**Task brief:** Could you reproduce every line of these records word for word, leaving the pictures out of your answer?

**Supplied entries:**
● ● ● ●
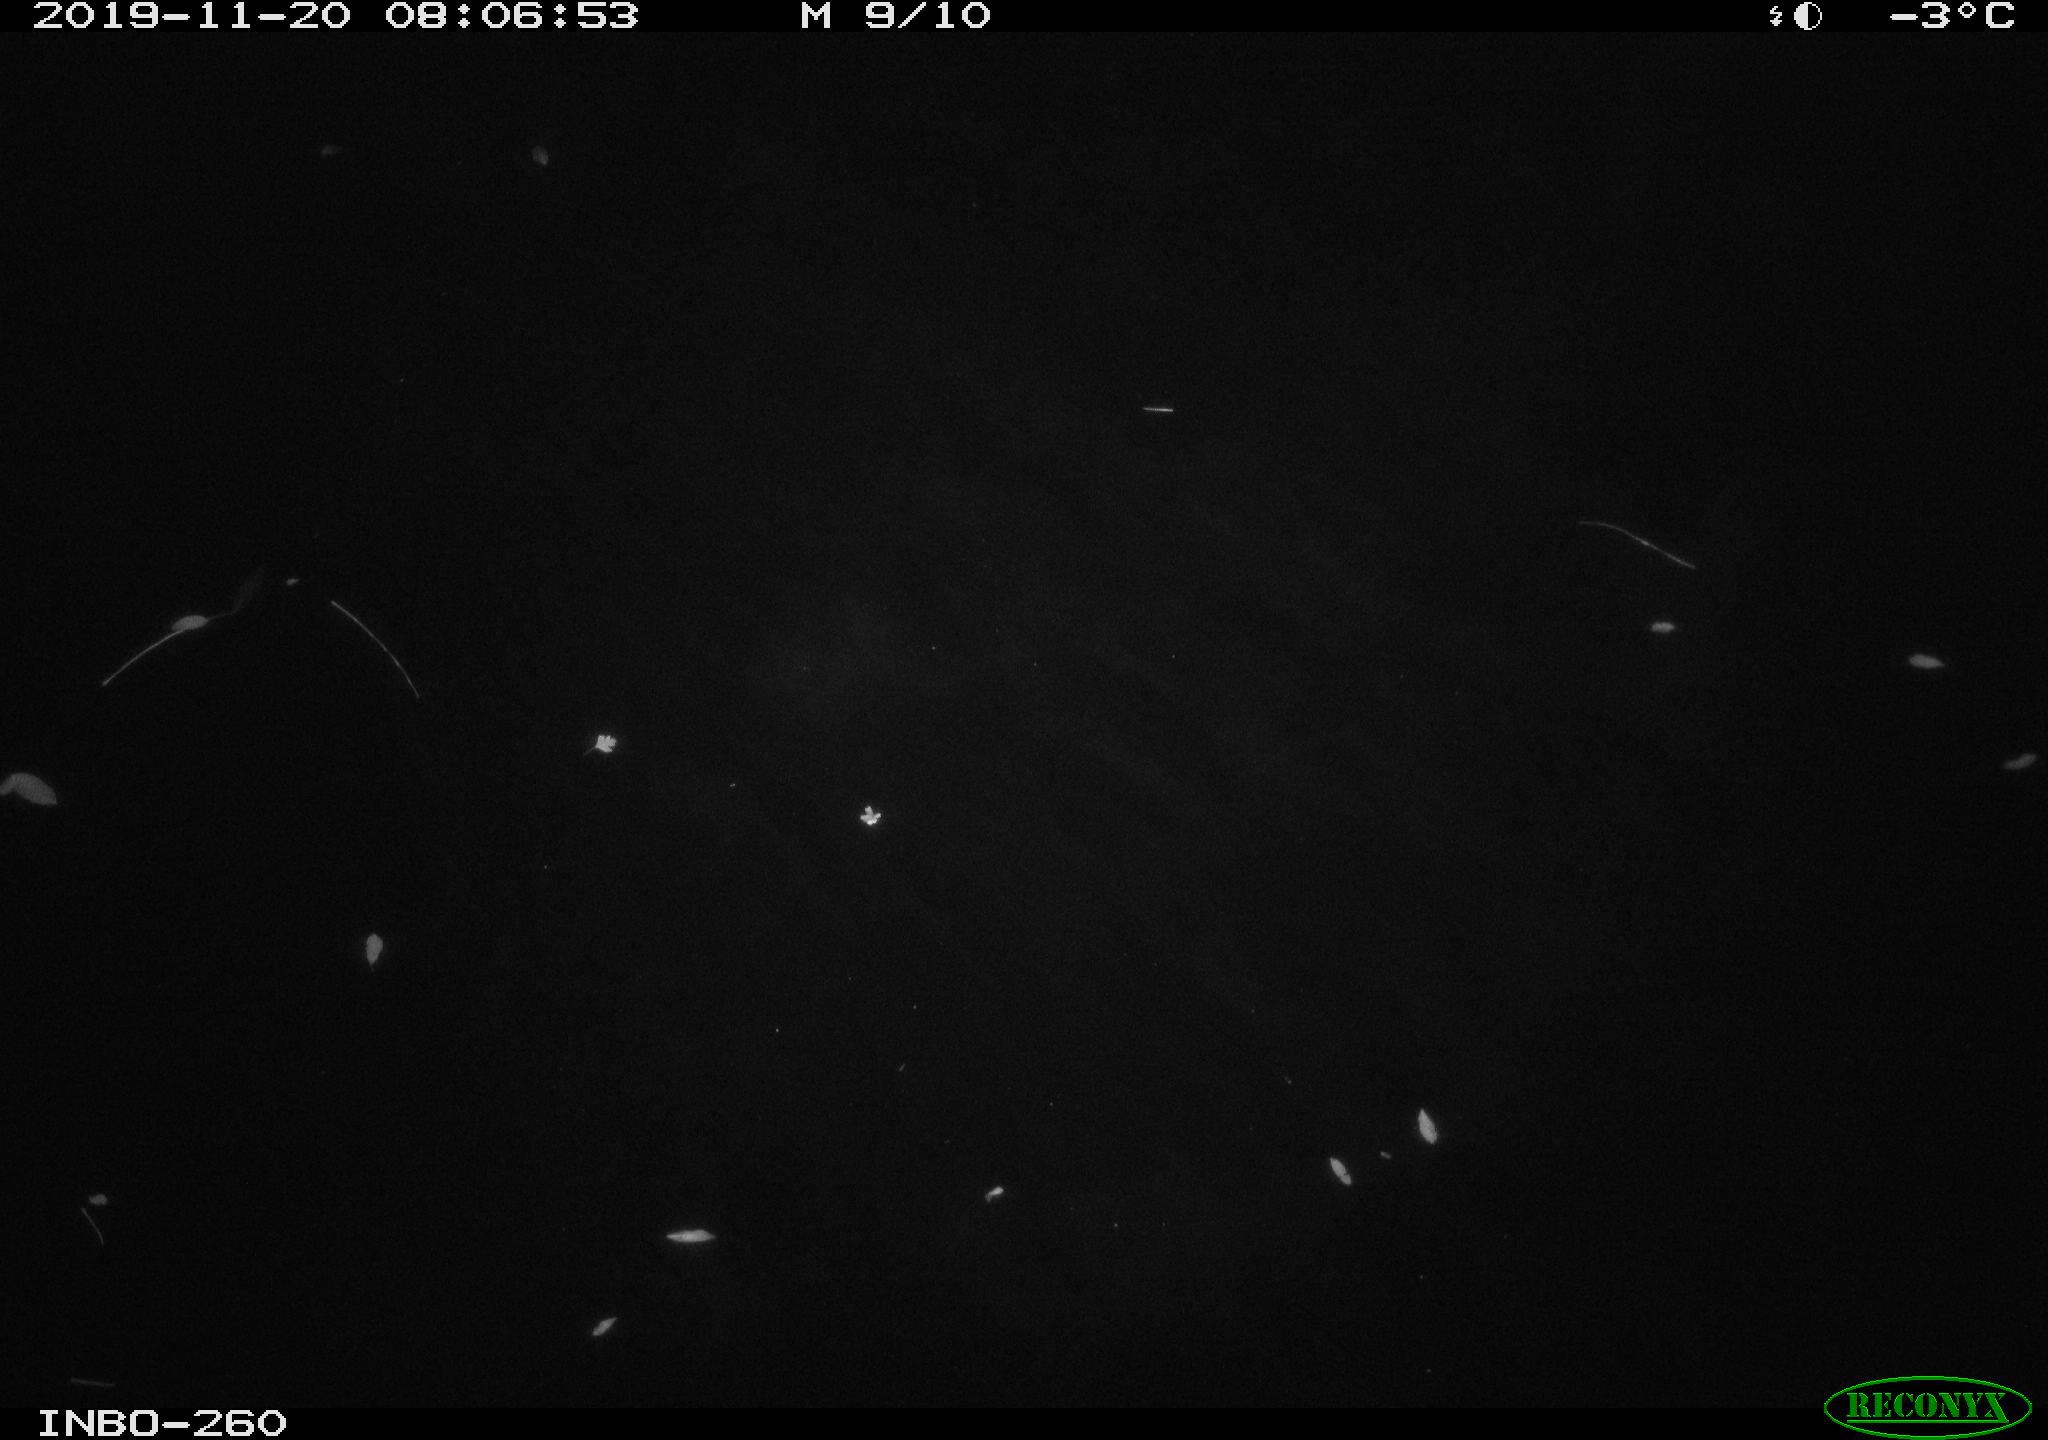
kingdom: Animalia
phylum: Chordata
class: Aves
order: Anseriformes
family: Anatidae
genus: Anas
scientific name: Anas platyrhynchos
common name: Mallard
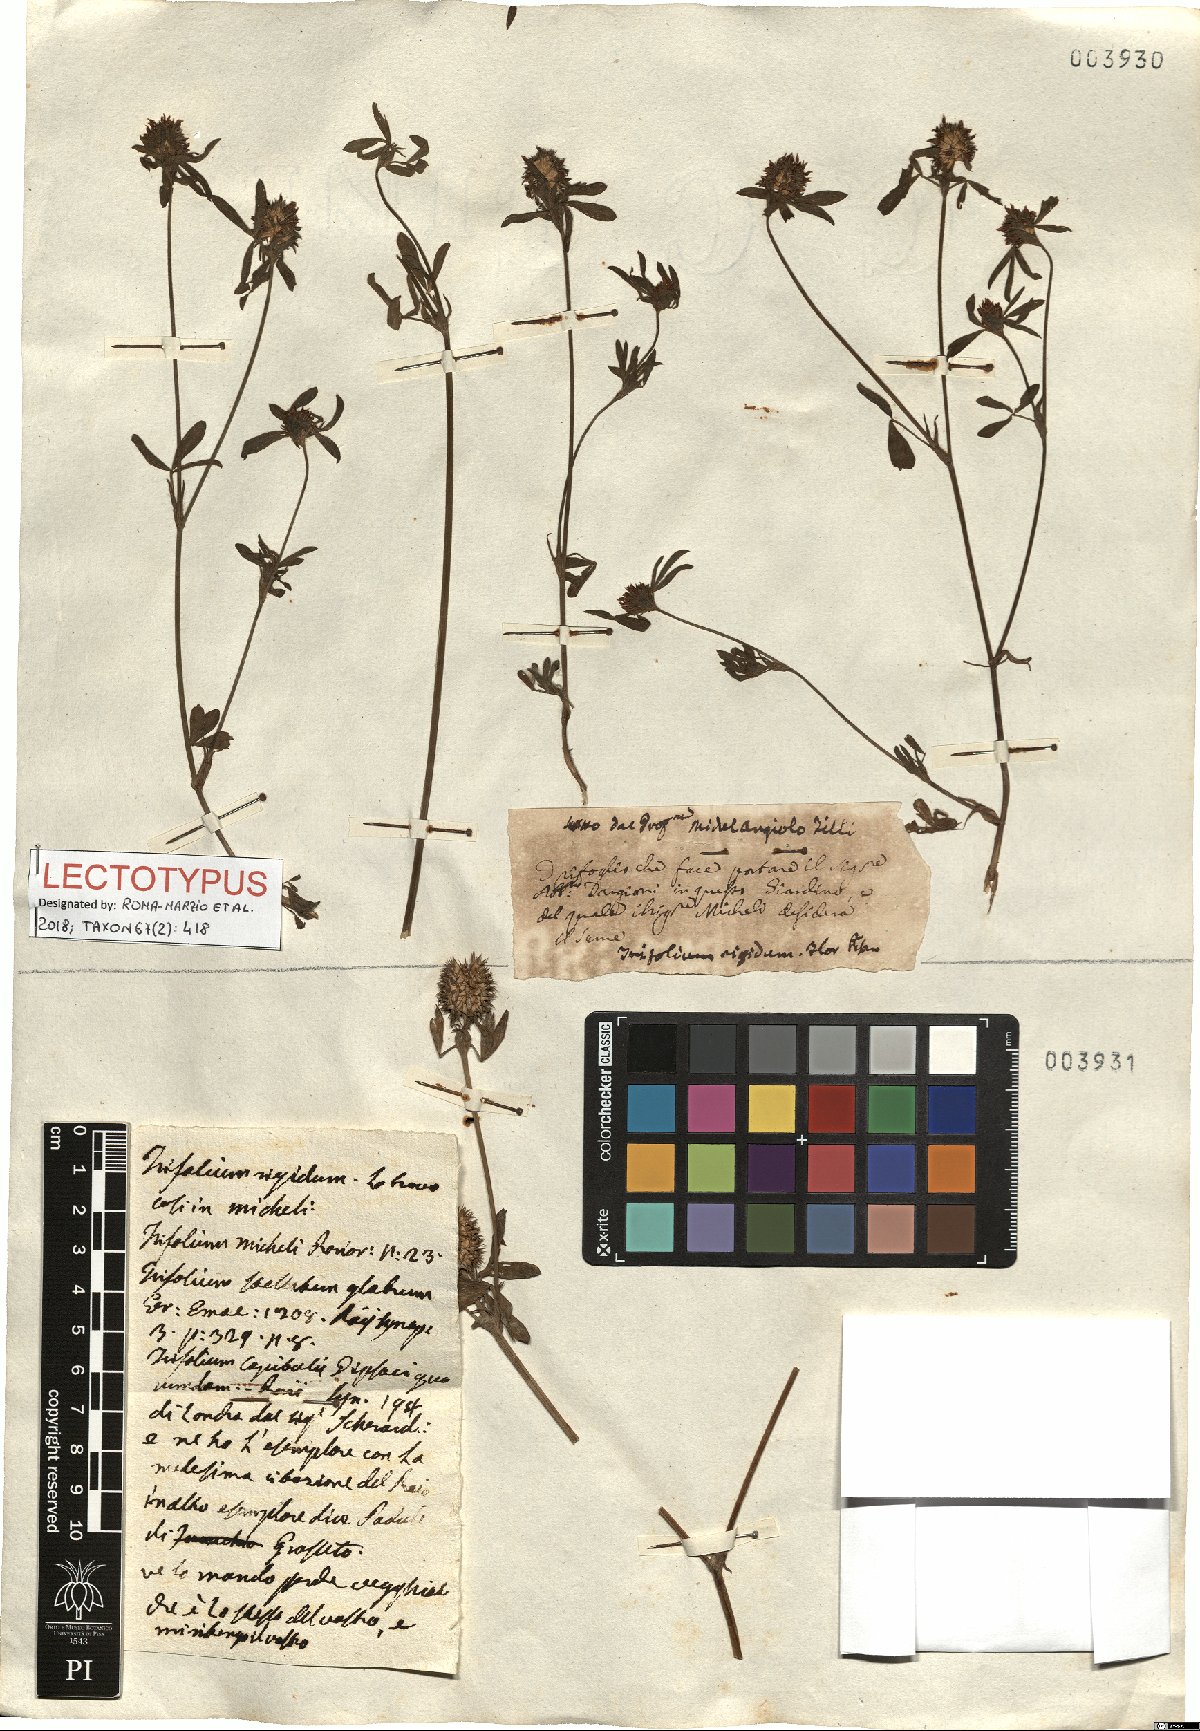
● ● ● ●
**Reply to the task:**
kingdom: Animalia
phylum: Chordata
class: Aves
order: Anseriformes
family: Anatidae
genus: Anas
scientific name: Anas platyrhynchos
common name: Mallard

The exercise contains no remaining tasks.